Варсонофия, стоявшая чуть поодаль, казалась единственным живым существом среди этих манекенов. Она видела не «подсудимого» и не «еретика», а человека, который когда-то, в тишине их маленького сада, объяснял ей, почему облака принимают именно такую форму. Она видела его руки, которыми он касался их детей, и эти воспоминания сейчас казались ей более реальными, чем весь этот суд, чем этот серый камень стен и холодные глаза инквизиторов.

Георгий медленно, с натужным скрипом суставов, выпрямился. В зале воцарилась та особенная, вакуумная тишина, которая бывает в лесу перед ударом молнии. Он не смотрел на свиток, который услужливо подтолкнул ему Никифор; он знал эти слова наизусть, ибо за сорок лет службы они стали самой его плотью. Его голос, поначалу сухой и трескучий, как ломающийся хворост, постепенно окреп, обретая ту медь, которая звучит не в горле человека, а в самих сводах храма.

— Хрисогон, сын человеческий, — начал он, и в этом обращении слышалось не родство, а бесконечное удаление судьи от подсудимого. — Ты призван сюда не для того, чтобы мы обличали тебя в тайных злодеяниях или плотских грехах, коими полнится мир. Твой грех иного свойства. Он тихий, как плесень в погребе, но и столь же разрушительный. Тебя обвиняют в том, что ты, обладая разумом, дарованным свыше, обратил его против Подателя, посеяв в душах сограждан яд сомнения.

Георгий сделал паузу, и в этой паузе было слышно, как тяжело и часто задышал мясник в первом ряду. Старый инквизитор обвел зал взглядом, задерживаясь на каждом лице, словно проверяя, не пустила ли «плесень» ростки и здесь.

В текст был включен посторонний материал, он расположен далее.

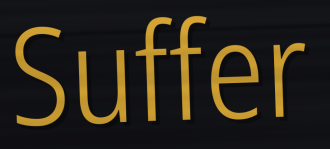
Suffer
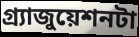
গ্র্যাজুয়েশনটা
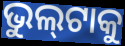
ଭୁଲ୍‍ଟାକୁ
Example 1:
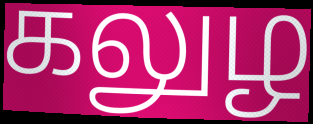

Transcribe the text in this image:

கலுழ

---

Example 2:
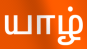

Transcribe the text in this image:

யாழ்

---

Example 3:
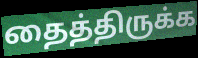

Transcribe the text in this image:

தைத்திருக்க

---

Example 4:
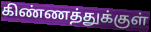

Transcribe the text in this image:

கிண்ணத்துக்குள்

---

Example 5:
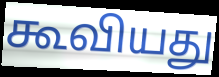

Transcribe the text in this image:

கூவியது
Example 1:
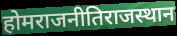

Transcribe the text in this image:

होमराजनीतिराजस्थान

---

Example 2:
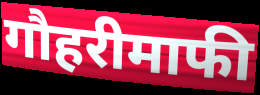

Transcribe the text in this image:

गौहरीमाफी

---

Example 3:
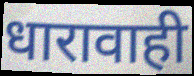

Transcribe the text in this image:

धारावाही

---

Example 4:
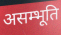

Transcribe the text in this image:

असम्भूति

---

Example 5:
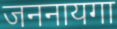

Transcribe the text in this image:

जननायगा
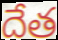
దేత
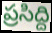
ప్రసిద్ది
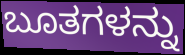
ಬೂತಗಳನ್ನು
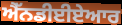
ਐੱਨਡੀਈਏਆਰ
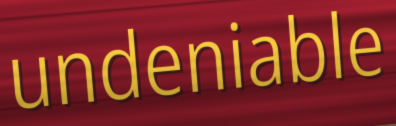
undeniable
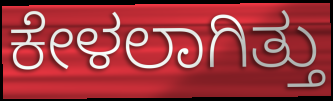
ಕೇಳಲಾಗಿತ್ತು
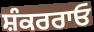
ਸ਼ੰਕਰਰਾਓ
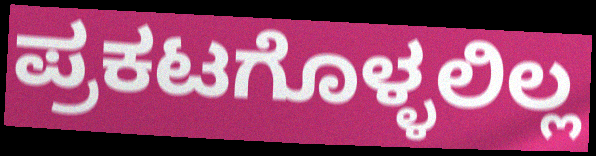
ಪ್ರಕಟಗೊಳ್ಳಲಿಲ್ಲ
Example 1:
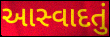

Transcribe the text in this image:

આસ્વાદતું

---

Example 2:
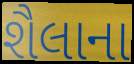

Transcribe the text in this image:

શૈલાના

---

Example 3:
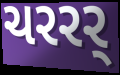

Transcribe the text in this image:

ચરરર્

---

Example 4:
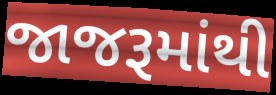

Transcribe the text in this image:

જાજરૂમાંથી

— Нам донесли, — продолжал он, и Павел при этих словах победно выпятил подбородок, — что в беседах своих ты не отвергаешь Бога открыто, как делают безумцы, но совершаешь нечто худшее. Ты низводишь Творца Вселенной до положения… возможности. Ты смеешь говорить о Вечном так, будто Он — лишь случайный гость на пиру, чье присутствие можно вычислить, взвесить и признать сомнительным. Ты учишь, что истина не явлена нам в откровении, а прячется в тумане догадок.

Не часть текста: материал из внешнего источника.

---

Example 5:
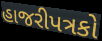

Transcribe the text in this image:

હાજરીપત્રકો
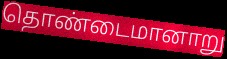
தொண்டைமானாறு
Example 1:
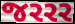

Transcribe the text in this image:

જરરર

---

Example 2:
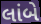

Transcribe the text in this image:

લાંબે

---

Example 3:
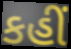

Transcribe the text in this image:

કહીં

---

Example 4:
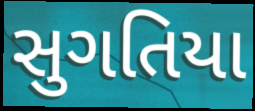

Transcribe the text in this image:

સુગતિયા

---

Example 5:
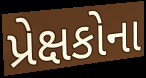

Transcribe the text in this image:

પ્રેક્ષકોના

Георгий оперся руками о стол, подаваясь вперед. Его тень, огромная и горбатая, накрыла Хрисогона, сделав того еще меньше и беззащитнее.

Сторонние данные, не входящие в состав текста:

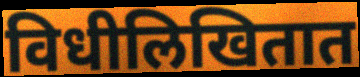
विधीलिखितात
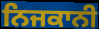
ਨਿਜਕਾਨੀ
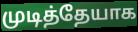
முடித்தேயாக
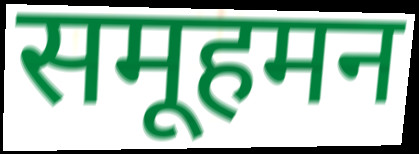
समूहमन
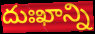
దుఃఖాన్ని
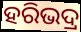
ହରିଭଦ୍ର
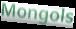
Mongols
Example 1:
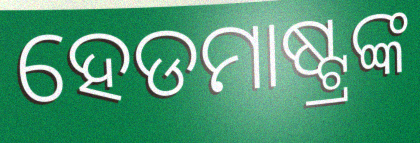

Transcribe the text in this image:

ହେଡମାଷ୍ଟ୍ରଙ୍କ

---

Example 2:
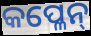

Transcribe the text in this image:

କପ୍ଳେନ୍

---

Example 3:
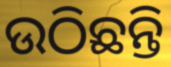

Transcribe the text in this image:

ଉଠିଛନ୍ତି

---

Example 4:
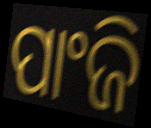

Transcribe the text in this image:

ପାଂଜି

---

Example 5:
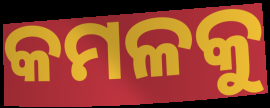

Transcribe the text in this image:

କମଳକୁ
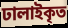
ঢালাইকৃত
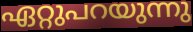
ഏറ്റുപറയുന്നു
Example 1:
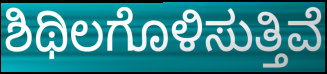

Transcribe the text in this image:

ಶಿಥಿಲಗೊಳಿಸುತ್ತಿವೆ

— Ты стоишь перед лицом святой инквизиции, — голос Георгия упал до зловещего шепота, пробирающего до костей. — И закон наш прост: либо ты признаешь Абсолют, без изъятий и условий, либо ты признаешь себя врагом порядка мирового. Ибо если в Боге можно сомневаться хотя бы на малую долю, то и в законе, и в государе, и в самой жизни нет более опоры. Скажи нам перед лицом этих людей: готов ли ты отречься от своих умствований и признать, что истина не имеет степеней вероятности, а есть свет, не знающий тени?

Варсонофия в углу зажала рот ладонью, сдерживая крик. Она знала этот тон — так говорят с человеком, за чьей спиной уже встал палач.

Хрисогон не вскочил с места и не возвысил голоса. Он лишь медленно выпрямил спину, и этот простой жест заставил толпу подступить вперед, а Павла — нервно вцепиться в край стола. Взгляд Хрисогона скользнул по сводам зала, задержался на своей жене и, наконец, мягко остановился на Георгии.

— Вы спрашиваете, отец мой, — начал он, и голос его звучал удивительно буднично, как у человека, рассуждающего о погоде или о цене на зерно, — готов ли я признать истину, не имеющую тени. Но разве сама природа, созданная, как вы говорите, Им, не состоит из света и тени?

Павел открыл было рот, чтобы выкрикнуть проклятие, но Георгий движением желтой ладони остановил его. Хрисогон продолжал:

— Я не безумец, чтобы отрицать Творца. Это было бы так же глупо, как утверждать, будто этот замок построился сам собой из придорожной пыли. Но я смотрю на мир и вижу в нем… игру. Представьте себе, что вы бросаете кость. Вы надеетесь, что выпадет шестерка, вы молитесь об этом, вы верите в это. Но рука ваша дрожит, стол неровен, и кость катится, повинуясь тысяче мелких случайностей. Означает ли это, что шестерки не существует? Нет. Означает ли это, что она выпадет непременно? Тоже нет.